The Federal Voting Assistance Program (FVAP) recently released its 2010 Post Election Report, which included a wealth of information on the participation of military voters and their spouses. This release follows the recent publication of data and a report on military and overseas voting by the U.S. Election Assistance Commission.
While the report includes numerous details focusing on the specifics of members of this community, the general trend is clear: members of the military and their spouses are highly engaged in the elections process and continue to register and vote at higher rates than the general electorate.
Unlike the EAC, which simply reports data provided by states as part of the Election Administration and Voting Survey, the FVAP adjusted military participation data to account for the age and gender of the generally younger and male population of uniformed voters. FVAP also surveyed a number of populations to ascertain their level of participation in 2010.
The result of both of these efforts yielded data showing that military participation in registration and voting is strong, mirroring figures from 2008. Moreover, military voter participation increased in 2010 – more than 20 percent over 2006.
For the first time, FVAP also surveyed military spouses, who are entitled to the same protections under federal and state laws and face hurdles of their own when attempting to register and cast a ballot.
On their own, these numbers clearly show that these voters are more involved in the electoral process than the average citizen, but when you take into account unique challenges they face, the numbers are even more compelling.

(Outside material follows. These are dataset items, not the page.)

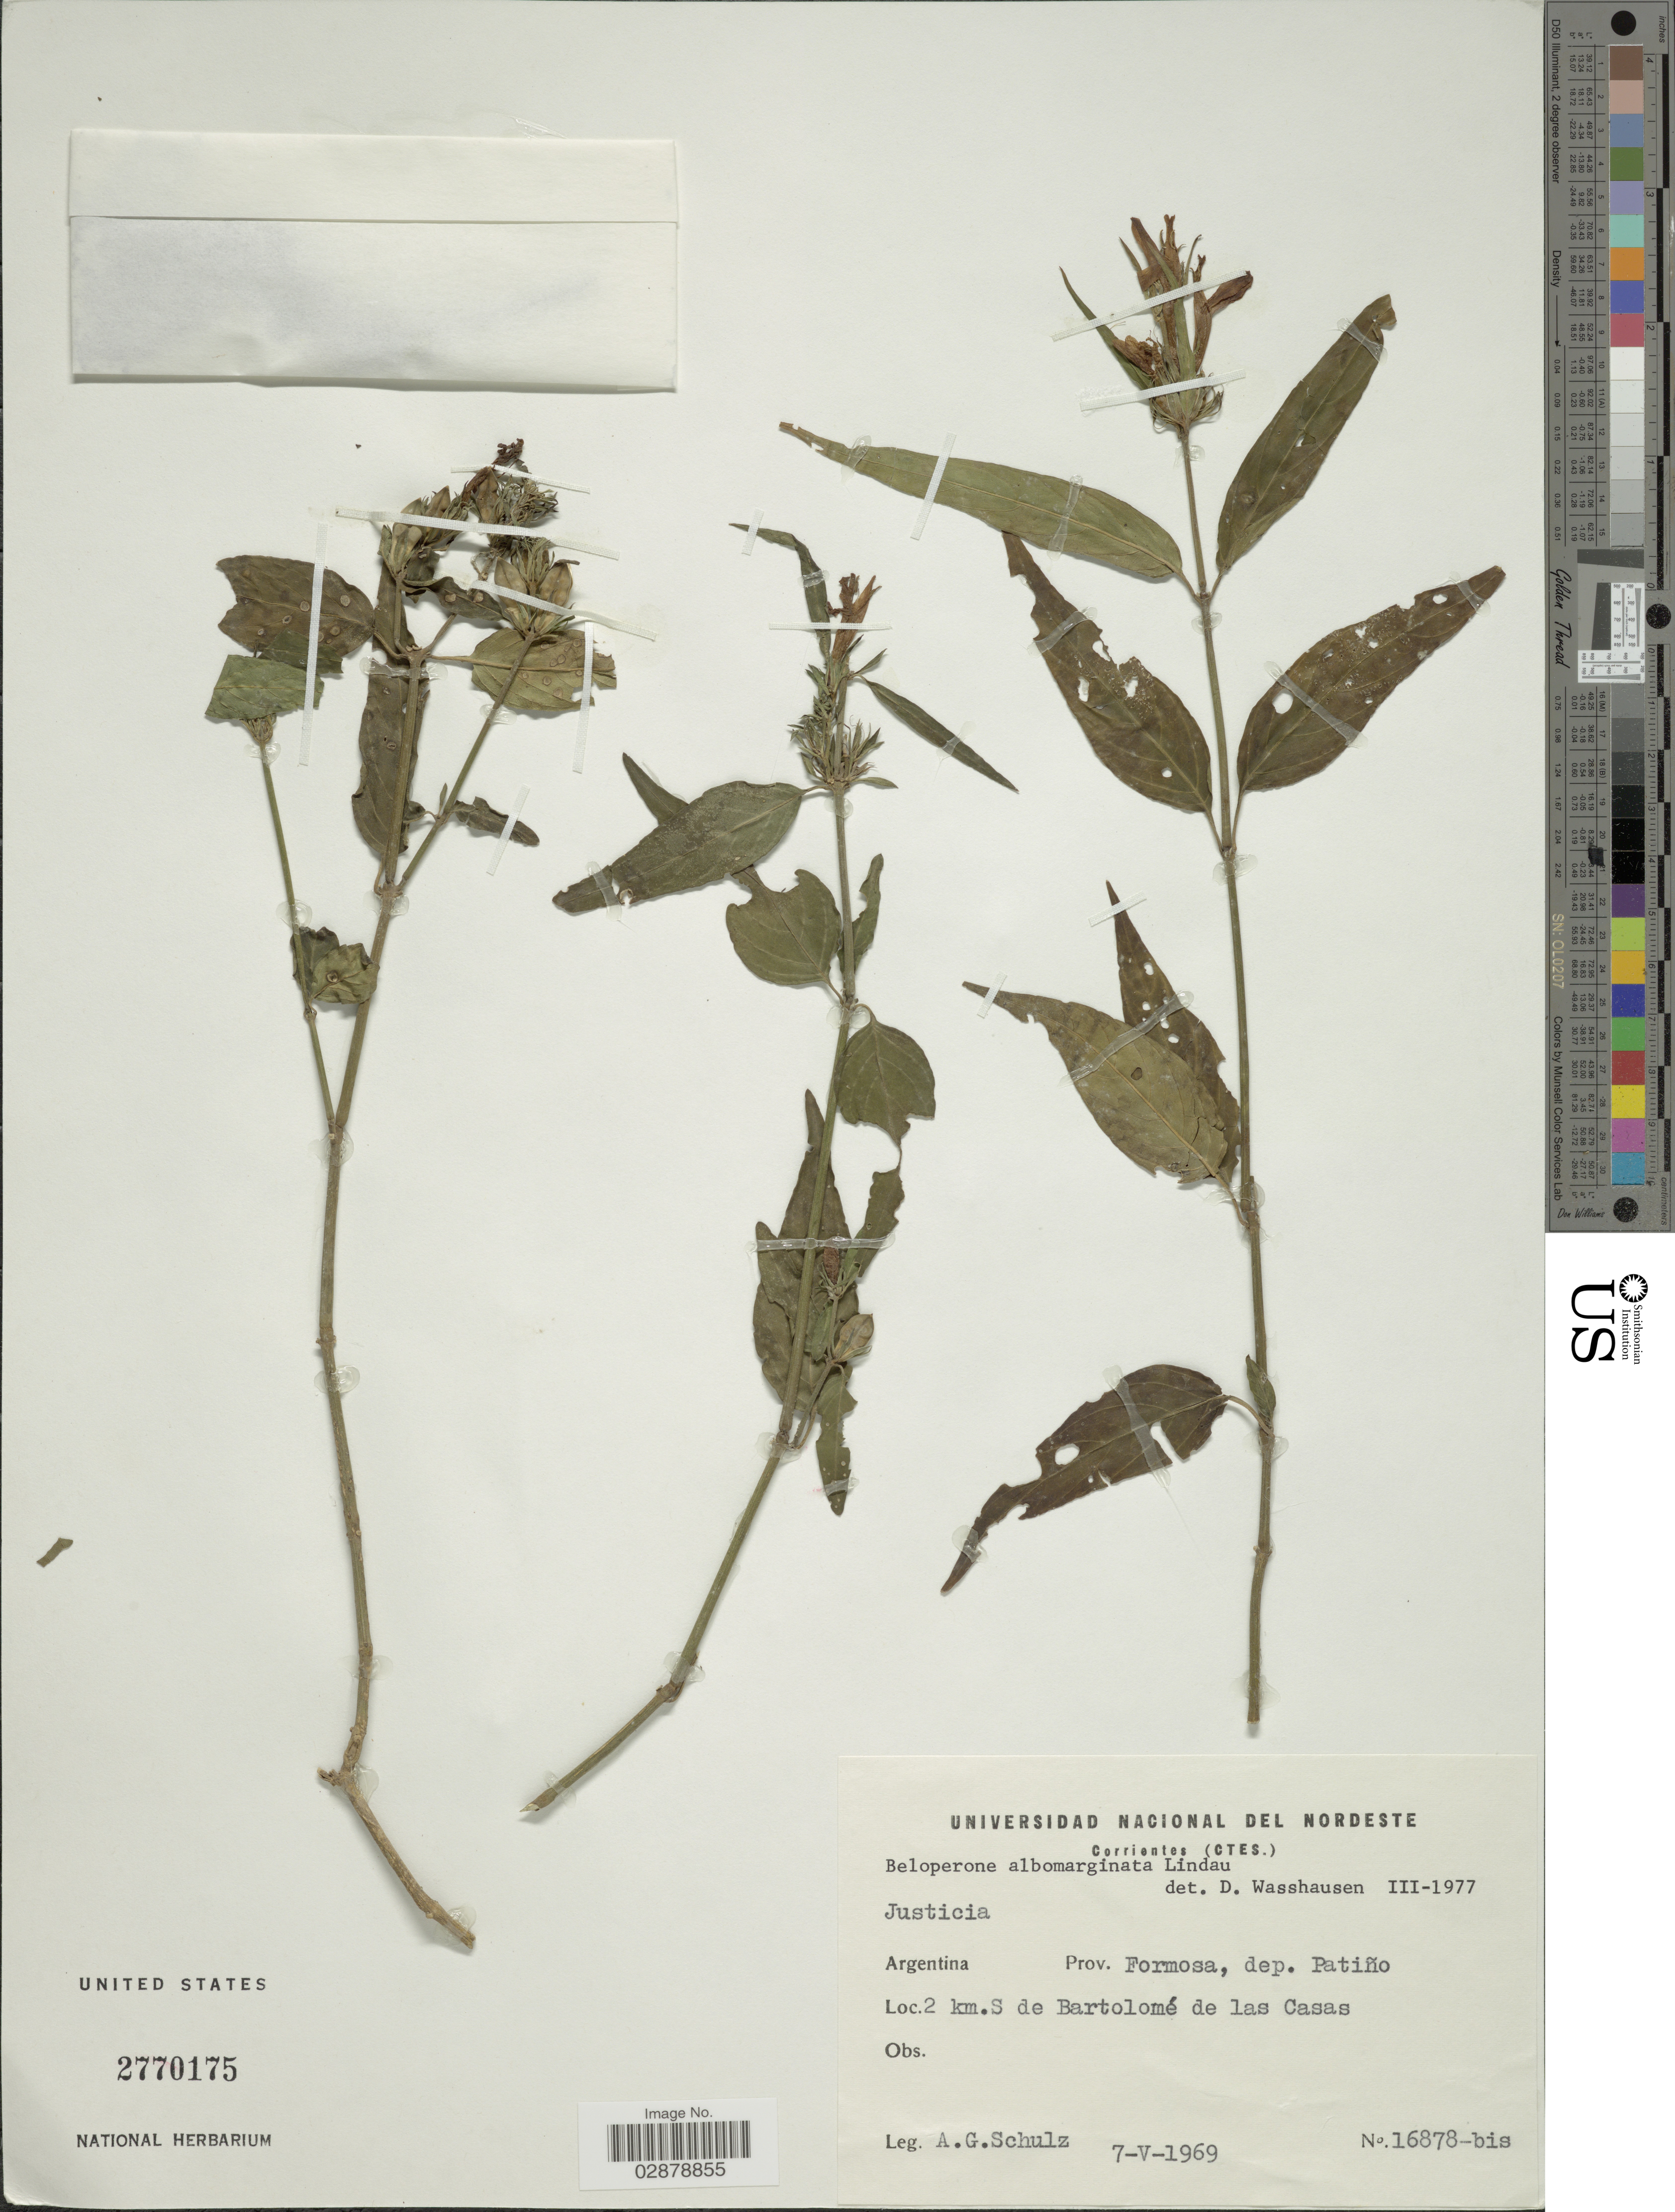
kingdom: Plantae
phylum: Tracheophyta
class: Magnoliopsida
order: Lamiales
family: Acanthaceae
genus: Justicia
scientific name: Justicia dumetorum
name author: Morong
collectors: A. G. Schulz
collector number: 16878-bis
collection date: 1969-05-07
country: Argentina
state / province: Formosa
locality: Dep. Patiño. 2 km. S de Bartolomé de las Casas.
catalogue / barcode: US 2770175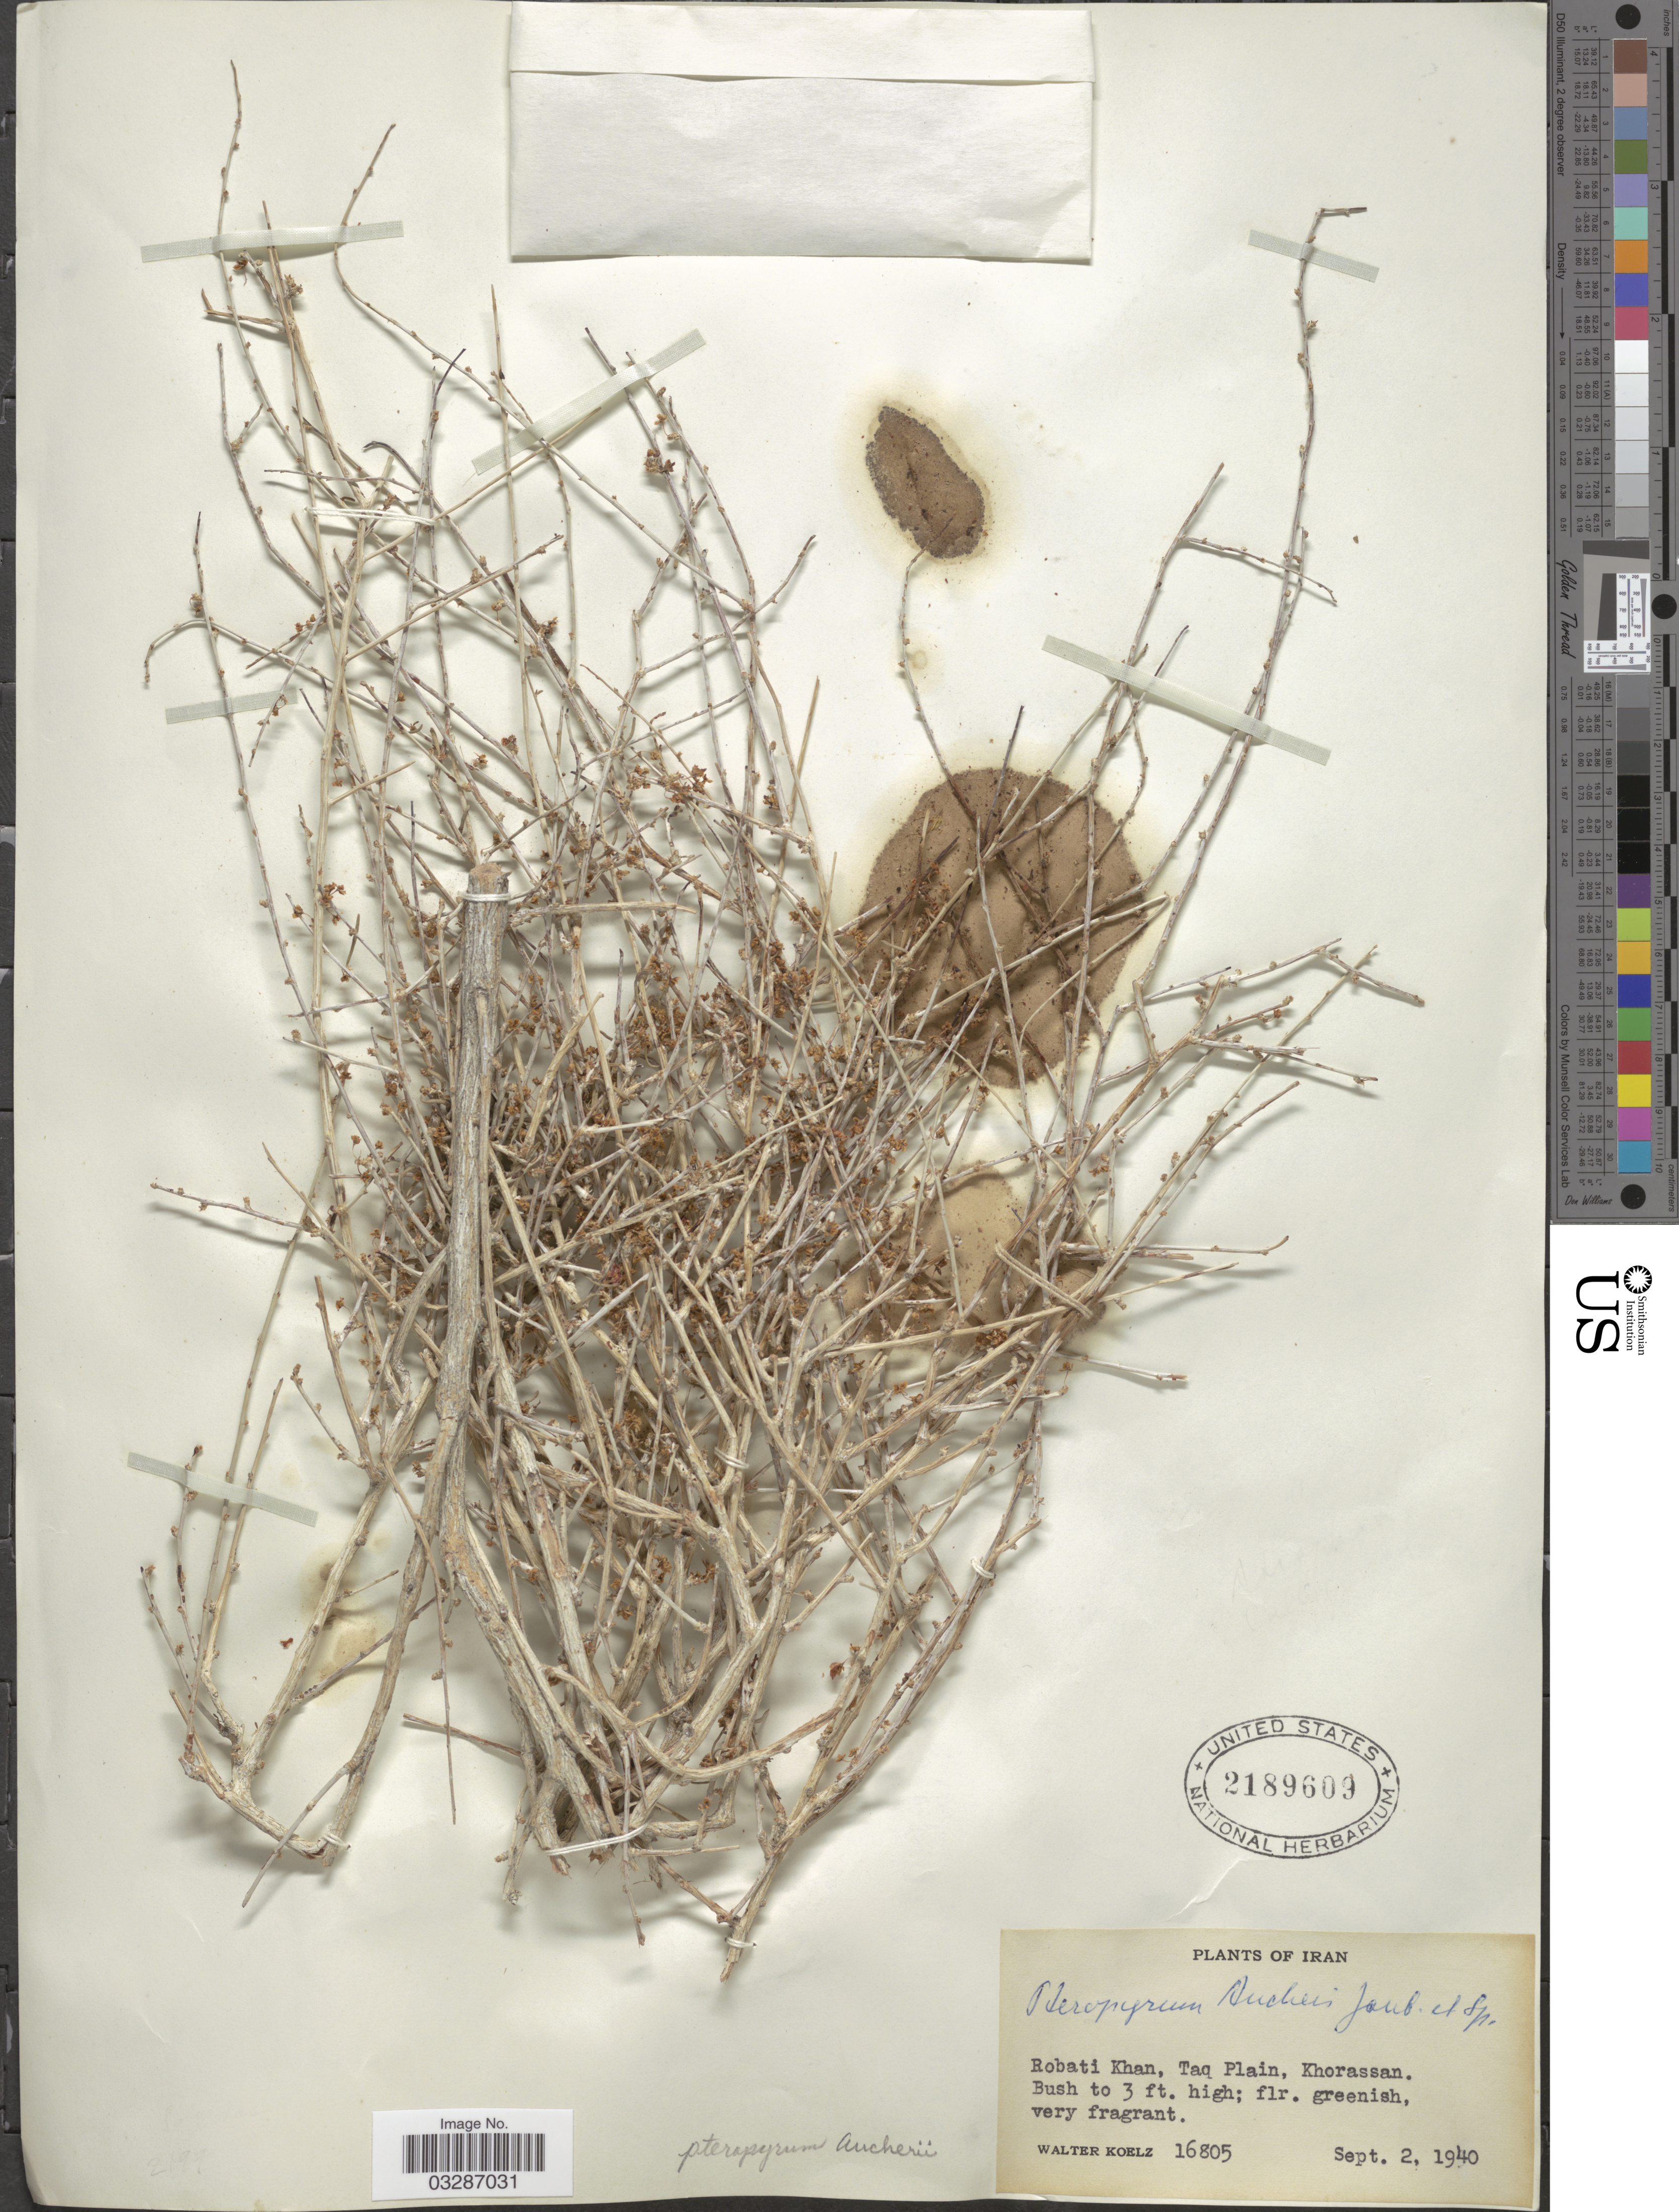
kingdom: Plantae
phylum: Tracheophyta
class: Magnoliopsida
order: Caryophyllales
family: Polygonaceae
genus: Pteropyrum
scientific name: Pteropyrum aucheri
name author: Jaub. & Spach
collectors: W. N. Koelz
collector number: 16805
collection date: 1940-09-02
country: Iran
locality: Robati Khan, Taq Plain, Khorassan.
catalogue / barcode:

For example, many military voters face specific challenges: numerous deployments and relocations; convoluted laws that vary by state and lack uniformity; as well as remote locations that make it difficult to get information, update registration, or get mail quickly to and from their state election offices.
Despite that, those in the military register at a rate of 77 percent compared to 65 percent for the greater eligible voting population. Similarly, both members of the military and their spouses vote at a higher rate than the average voter.
Compared to 2006, 24 percent more military personnel cast an absentee ballot in 2010, a number that may be attributed to new state and federal laws that took effect in response to the Military and Overseas Voter Empowerment Act.
Unfortunately, the rate of military voters who never received their ballot also went up, suggesting that more work needs to be done to ensure this community is served.